- **Provided material**
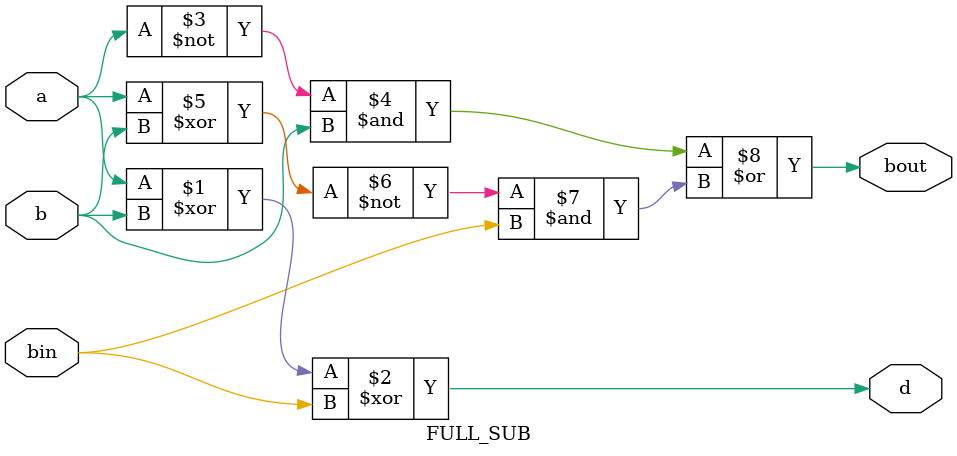
<source format=v>
`timescale 1ns / 1ps


module FULL_SUB(a,b,bin,d,bout);
    input a,b,bin;
    output d,bout;
    assign d = a^b^bin;
    assign bout =(~a & b)|(~(a^b)& bin);
    
endmodule

</source>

- **Task directions**
Every record is to be reproduced exactly, with no pictures included.

- **Task answer**
<source format=v>
`timescale 1ns / 1ps


module FULL_SUB(a,b,bin,d,bout);
    input a,b,bin;
    output d,bout;
    assign d = a^b^bin;
    assign bout =(~a & b)|(~(a^b)& bin);
    
endmodule

</source>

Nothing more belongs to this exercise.